Little did I know that he wouldn’t be going back. His sweet teacher packed up all of her kids that afternoon and bundled them out the door for car rider pick up and bus rides, not knowing that it would be the last day she would have a full classroom for the 2019-2020 school year.
The weeks dragged by at home as our temporary school closure turned into a statewide stay at home order than shut down nearly every aspect of our life. I’ll never forget trying to hide my tears from my kids as I drove them through my son’s school for an end of the year reverse parade. He happily waved out the window at his teacher, music teacher, PE teacher, teacher’s aides, and all of the countless staff at his sweet little school who had helped make his kindergarten year so special.
It was all so heartbreaking. This wasn’t how his kindergarten year was supposed to end.
MAINTAINING A SENSE OF NORMALCY
We have spent our summer trying to make it as normal as we could for our kids. Days have been spent in our backyard inflatable pool that took the place of our neighborhood pool that didn’t open for the first two months of summer.

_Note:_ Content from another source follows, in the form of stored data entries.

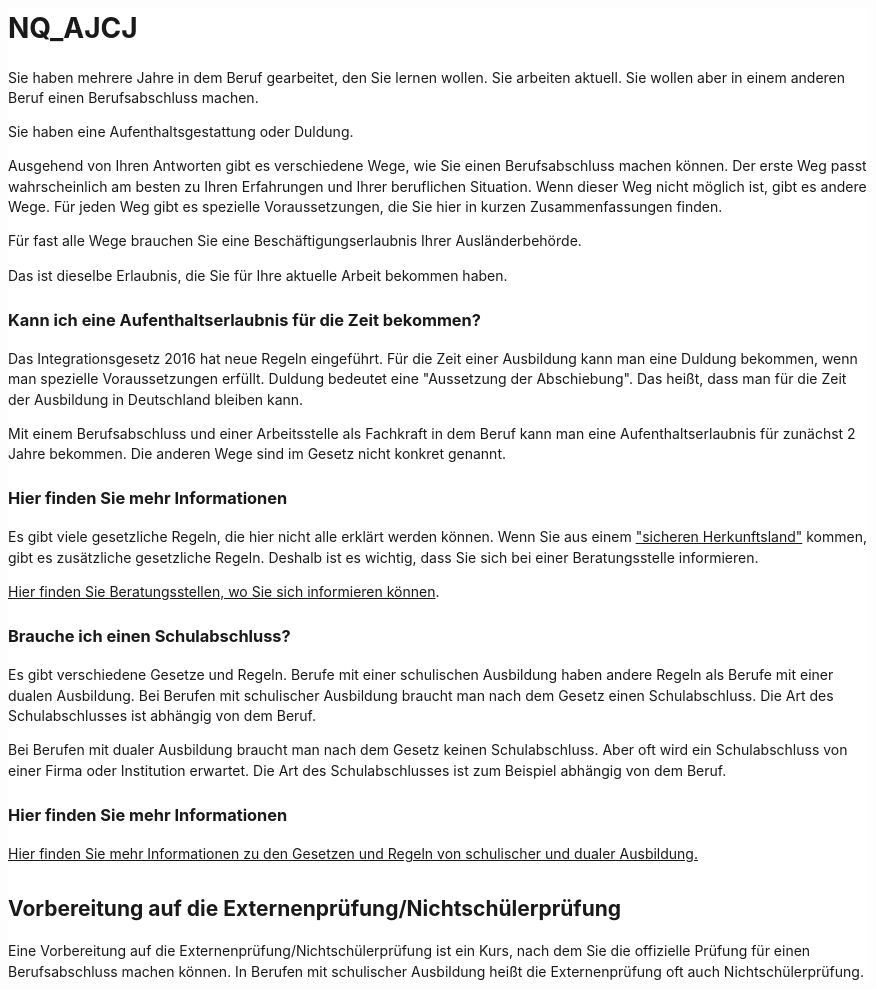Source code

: NQ_AJCJ
====

Sie haben mehrere Jahre in dem Beruf gearbeitet, den Sie lernen wollen. Sie arbeiten aktuell. Sie wollen aber in einem anderen Beruf einen Berufsabschluss machen.

Sie haben eine Aufenthaltsgestattung oder Duldung.

Ausgehend von Ihren Antworten gibt es verschiedene Wege, wie Sie einen Berufsabschluss machen können. Der erste Weg passt wahrscheinlich am besten zu Ihren Erfahrungen und Ihrer beruflichen Situation. Wenn dieser Weg nicht möglich ist, gibt es andere Wege. Für jeden Weg gibt es spezielle Voraussetzungen, die Sie hier in kurzen Zusammenfassungen finden.

Für fast alle Wege brauchen Sie eine Beschäftigungserlaubnis Ihrer Ausländerbehörde.

Das ist dieselbe Erlaubnis, die Sie für Ihre aktuelle Arbeit bekommen haben.

### Kann ich eine Aufenthaltserlaubnis für die Zeit bekommen?

Das Integrationsgesetz 2016 hat neue Regeln eingeführt. Für die Zeit einer Ausbildung kann man eine Duldung bekommen, wenn man spezielle Voraussetzungen erfüllt. Duldung bedeutet eine "Aussetzung der Abschiebung". Das heißt, dass man für die Zeit der Ausbildung in Deutschland bleiben kann.

Mit einem Berufsabschluss und einer Arbeitsstelle als Fachkraft in dem Beruf kann man eine Aufenthaltserlaubnis für zunächst 2 Jahre bekommen. Die anderen Wege sind im Gesetz nicht konkret genannt.

### Hier finden Sie mehr Informationen

Es gibt viele gesetzliche Regeln, die hier nicht alle erklärt werden können. Wenn Sie aus einem <a href="https://de.wikipedia.org/wiki/Sicherer_Herkunftsstaat_(Deutschland)" target="_blank">"sicheren Herkunftsland"</a> kommen, gibt es zusätzliche gesetzliche Regeln. Deshalb ist es wichtig, dass Sie sich bei einer Beratungsstelle informieren.

[Hier finden Sie Beratungsstellen, wo Sie sich informieren können](#migrationsberatung-rechtsberatung).

### Brauche ich einen Schulabschluss?

Es gibt verschiedene Gesetze und Regeln. Berufe mit einer schulischen Ausbildung haben andere Regeln als Berufe mit einer dualen Ausbildung. Bei Berufen mit schulischer Ausbildung braucht man nach dem Gesetz einen Schulabschluss. Die Art des Schulabschlusses ist abhängig von dem Beruf.

Bei Berufen mit dualer Ausbildung braucht man nach dem Gesetz keinen Schulabschluss. Aber oft wird ein Schulabschluss von einer Firma oder Institution erwartet. Die Art des Schulabschlusses ist zum Beispiel abhängig von dem Beruf.

### Hier finden Sie mehr Informationen

[Hier finden Sie mehr Informationen zu den Gesetzen und Regeln von schulischer und dualer Ausbildung.](#ausbildung)

Vorbereitung auf die Externenprüfung/Nichtschülerprüfung
--------------------------------------------------------

Eine Vorbereitung auf die Externenprüfung/Nichtschülerprüfung ist ein Kurs, nach dem Sie die offizielle Prüfung für einen Berufsabschluss machen können. In Berufen mit schulischer Ausbildung heißt die Externenprüfung oft auch Nichtschülerprüfung.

There have been none of the usual library trips, museum visits, or zoo trips. But we’ve gone blueberry picking and tie-dyed T-shirts at our picnic table. Despite the craziness of the world around us we’ve managed to make sure that our kids had a funfilled summer with as much normalcy as we could muster.
But we’ve turned a corner, into what should have been back to school season. This was the year that my daughter would be entering kindergarten and my son would be entering 1st grade. Only this year looks significantly different.
Because of the instability of the school year, this year in public school with the uncertainty of getting bounced from remote learning to in-person learning my husband and I have made the tough decision to homeschool our kids this year. It’s not a decision we came to lightly. And I know it’s not the right decision for everyone. But it felt like the right decision for our family in this particular season.
We moved to this neighborhood specifically for the schools and we have loved our time at my son’s sweet little elementary school. The teachers and staff are amazing. And we hope to one day return. But for now we feel like homeschooling is the better fit for our family situation.
IT’S OK TO MOURN
While I feel at peace about the decision and I truly feel like I am trusting my momma gut and doing what is right for my family and our family circumstances, I am so unbelievably sad.
I’m mourning the back to school season that should’ve been for my daughter.
Instead of picking out backpack colors and lunchboxes I’m picking out curriculum.
Instead of buying school supplies I’m registering for an umbrella school.
Instead of attending kindergarten orientation night and watching her little face light up as she finally gets to go to “big girl school” just like her brother, I’m having to sit my daughter down explain to her how we’ll be doing school from home this year. And trying to manage her disappointment while also making it a fun prospect, “We can do cooking class together”, “You can do school in your PJs”
My heart is breaking for all of the firsts she will miss and all of the usual kindergarten memories she won’t have from this year.
But I am trying to focus on making both of my kid’s lives as normal as I possibly can while navigating a new normal.
I’m focusing on all we are going to gain from this new adventure.
More time at home together.
More time to pursue their individual interests.
More bonding time with their new baby brother due around Thanksgiving.
More time to focus on their weaknesses in their schoolwork and cater their education to each of their individual learning styles.
I know there is so much good to be found in this new season.
But my mommy heart is deeply mourning the “should have been”s of a season that feels ripped from us. And that’s ok too. I can cry and mourn what is lost behind my bedroom door and then step out into a fun new season with my kids. Because as moms that’s what we do, protect our kids’ innocence, and try to make sure that their world is full of as much fun and stability as possible.
But I see you momma. And it’s ok if on what should’ve been the first day of kindergarten for your little you mourn what could’ve been. We’ve lost so much this year and it’s ok to grieve it.